(Выбранный фрагмент):
По мнению П.М. Мелиоранского, термин ахта «мерин» заимствован из персидского языка, где имеется глагол ахтан «извлекать, кастрировать» (1900, 15). С этим предположением не соглашается A.M. Щербак, справедливо полагающий, что персидские причастия типа ахта «извлечённый, кастрированный» тюркскими языками не заимствуются (1961, 82). В свою очередь A.M. Щербак приходит к заключению, что основа ахта каким- то образом имеет связь с турецкими словами типа igi, igdi, igdic «мерин», ср. также старотюрк. ыкылач.
Лексико-тематическая классификация тюркской лексики также является немаловажной задачей (Аманжолов 1959). В этом направлении определённые успехи достигнуты по многим тюркским языкам, в том числе и по азербайджанскому и турецкому (Аракин 1976). В исследованиях известных тюркологов установлены взаимосвязи с фонетико-морфологическими особенностями в пределах определённых лексико-семантических разрядов лексики (Ишбердин 1961, Мусаев 1975).
К.М. Мусаев в своей работе приводит значительное количество сравнений и сопоставлений, особенно останавливаясь на семантической стороне тюркских лексем.
Различие в семантике одних и тех же лексем в ряде случаев легко объяснимо. В других случаях приходится прибегать к сравнительно -историческим разысканиям (Ахметьянов 1981).
К.М. Мусаев отмечает, что в большинстве случаев исходная семантика сохраняется в различных языках, но в ряде случаев происходят определённые изменения, так, например, в большинстве языков основа башак сохраняет общее исходное значение «колос». Но в кумыкском языке это слово меняет свой фонетический облик и несколько изменяет своё значение, ср. кум. машакъ «колосья, оставшиеся на поле после жатвы» (КРС 1969, 226).
В турецком языке основа basak имеет значение «колос» и в плане этимологии образована от соматонима bus «голова» (Мусаев 1975, 243).
В турецкой лексике можно отметить довольно древние лексемы, отсутствующие в других тюркских языках или распространенные в одном или нескольких языках. К таковым можно отнести парное турецкое слово soy-sop «происхождение, род, племя», относящееся к парагенонимам. За пределами турецкого языка эта основа представлена в караимском языке в той же форме сой-con «семья, род» (Мусаев 1975, 268).

(Данные ниже):
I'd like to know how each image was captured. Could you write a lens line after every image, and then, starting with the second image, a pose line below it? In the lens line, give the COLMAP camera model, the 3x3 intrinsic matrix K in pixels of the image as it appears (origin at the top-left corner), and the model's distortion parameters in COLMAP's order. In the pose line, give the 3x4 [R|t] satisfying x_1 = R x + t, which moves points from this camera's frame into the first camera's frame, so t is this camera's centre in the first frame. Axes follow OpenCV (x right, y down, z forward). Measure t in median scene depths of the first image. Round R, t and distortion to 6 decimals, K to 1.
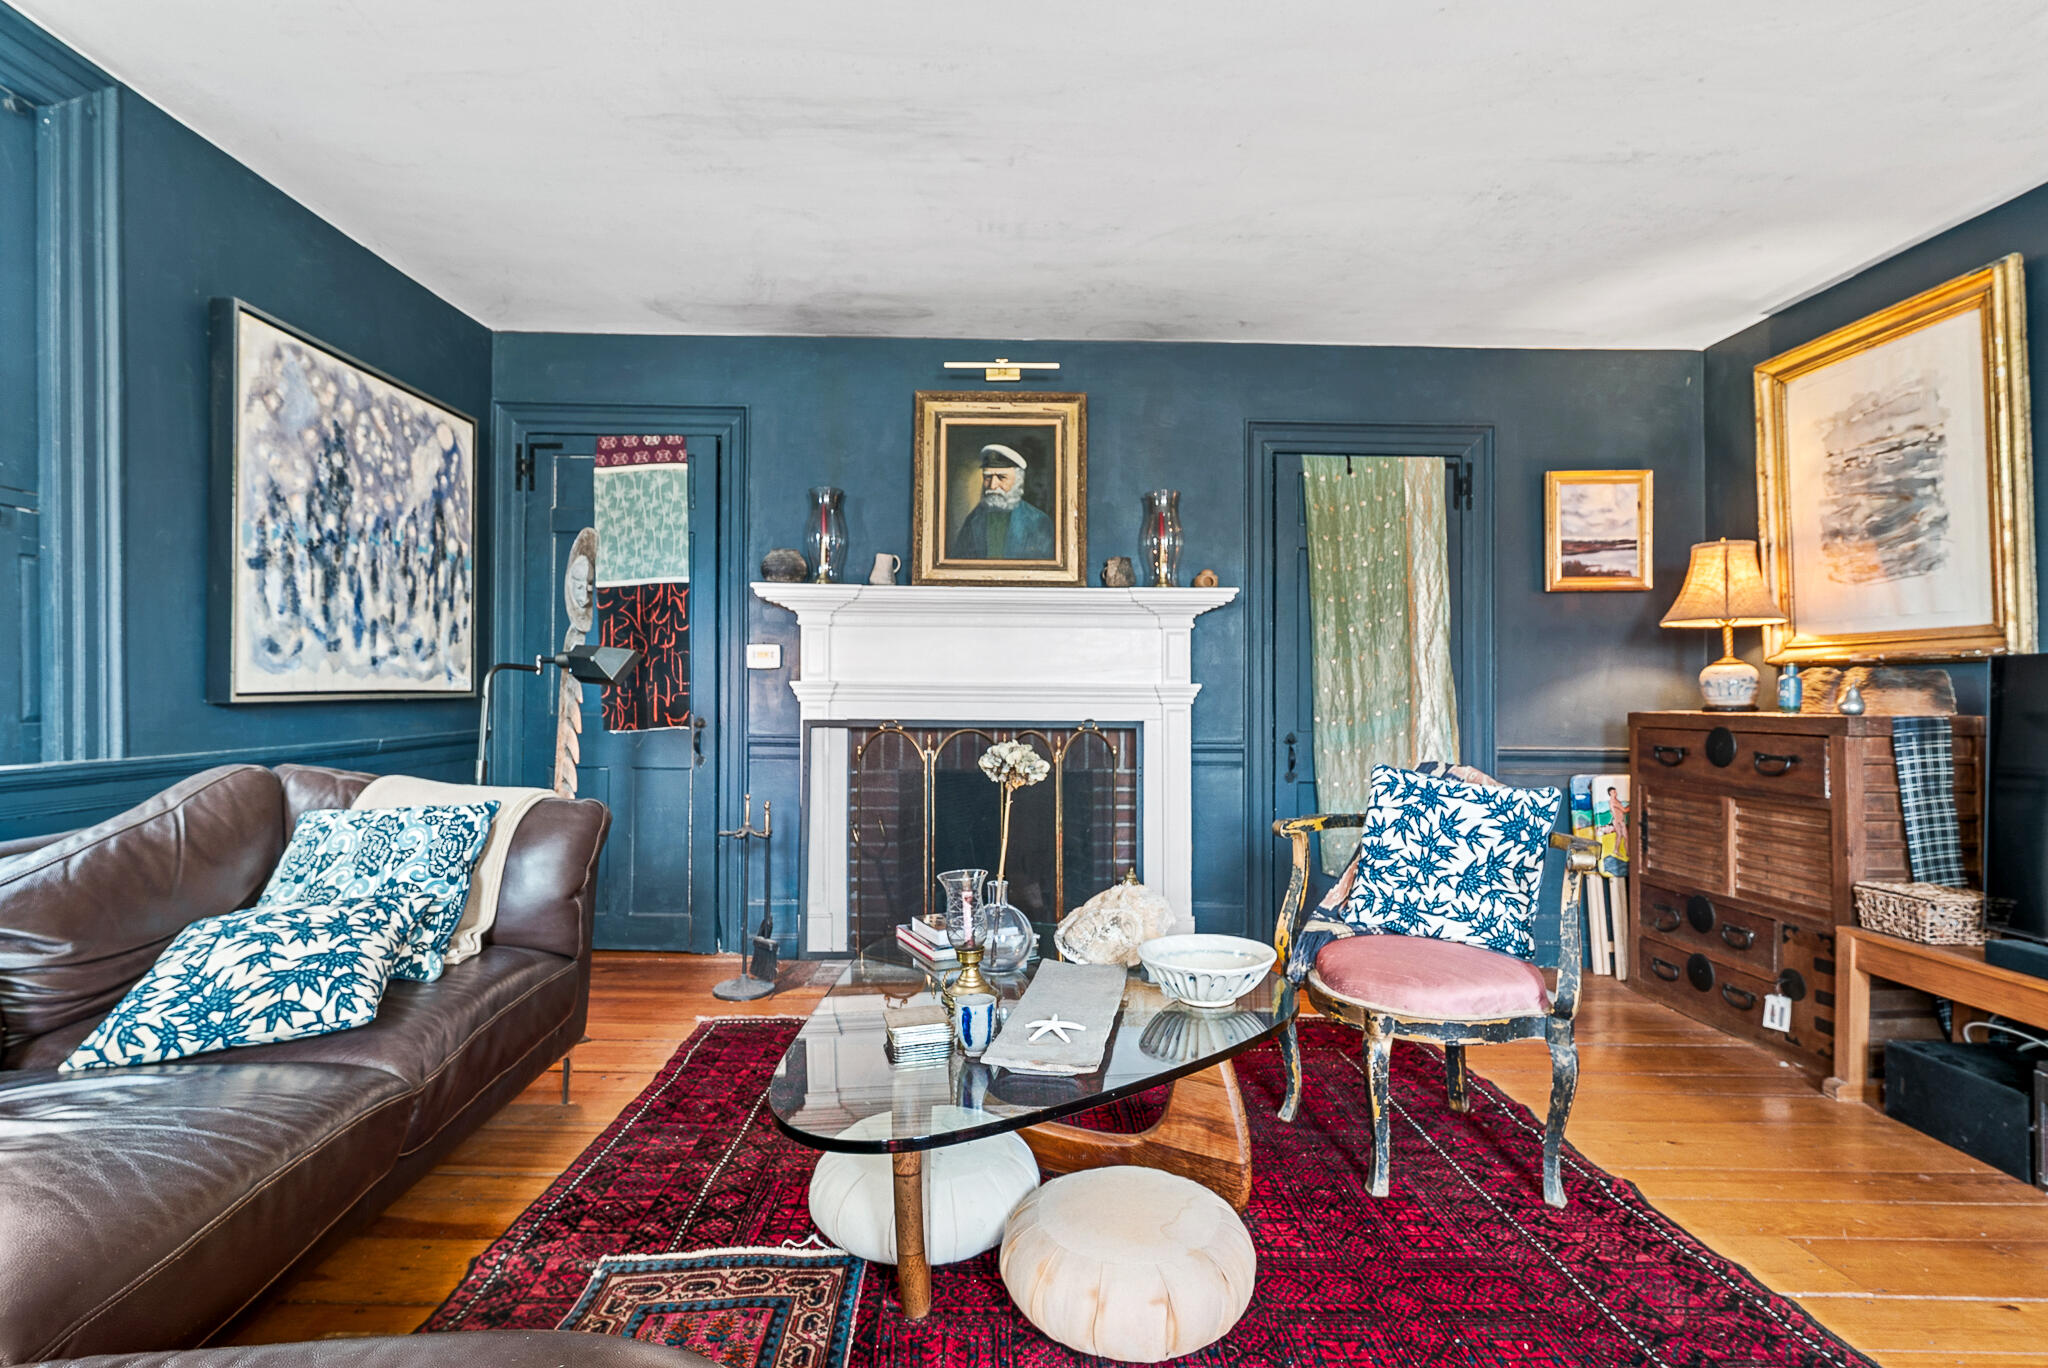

(Что нужно сделать):
a – Объясните по фрагменту о тюркской лексике, почему А.М. Щербак отвергает предположение П.М. Мелиоранского о персидском происхождении термина ахта «мерин». Уложитесь в одно–три предложения.
b – Продолжите фрагмент о тюркской лексике, начав сразу после его последнего предложения.

(Ответы по порядку):
a – А.М. Щербак не принимает это предположение, потому что, по его мнению, тюркские языки не заимствуют персидские причастия типа ахта «извлечённый, кастрированный».

b –
Ф.Г. Исхаков рассматривает турецкое слово sakak «висок» изолированно от других тюркских основ (ИРЛТЯ, 8). Можно отметить, что при углублённом исследовании турецкого sakak можно предположить, что оно является заимствованием из персидского шагиге «висок» (ПРС. 1970,105). Видимо, к этому же источнику относятся кум. чеке, туркм. чекге, ккалп. шеке, узб. чакка, кирг. чыкый, алт. чыкчыт, хак. чыхчо, як. чэчэгэй из проформы типа *чэкчэгэй.
Не исключено, что сюда же относится и якутская основа чанчык «висок», ср. монг. чих «ухо».
Материал других тюркских языков и диалектов оказывает существенную помощь в исследовании исторической лексики азербайджанского и турецкого языков в пределах указанных лексико-семантических разрядов (Бехбудов 1968).
Киргизские диалектологи приводят, например, такие формы к огузскому дары «просо» как тарык /тарыг /тарув (ВДТЯ 1985, 32).
Они позволяют предположить, что огузская форма - результат озвончения анлаута и утраты конечного этимологического звука, предположительно согласного - г.
В тех же киргизских диалектах отмечается наличие термина кд'жд// койд«взвар пшеницы; лапша» (ВДТЯ 1985, 33), имеющего соответствие в турецком goce «пшеничная каша».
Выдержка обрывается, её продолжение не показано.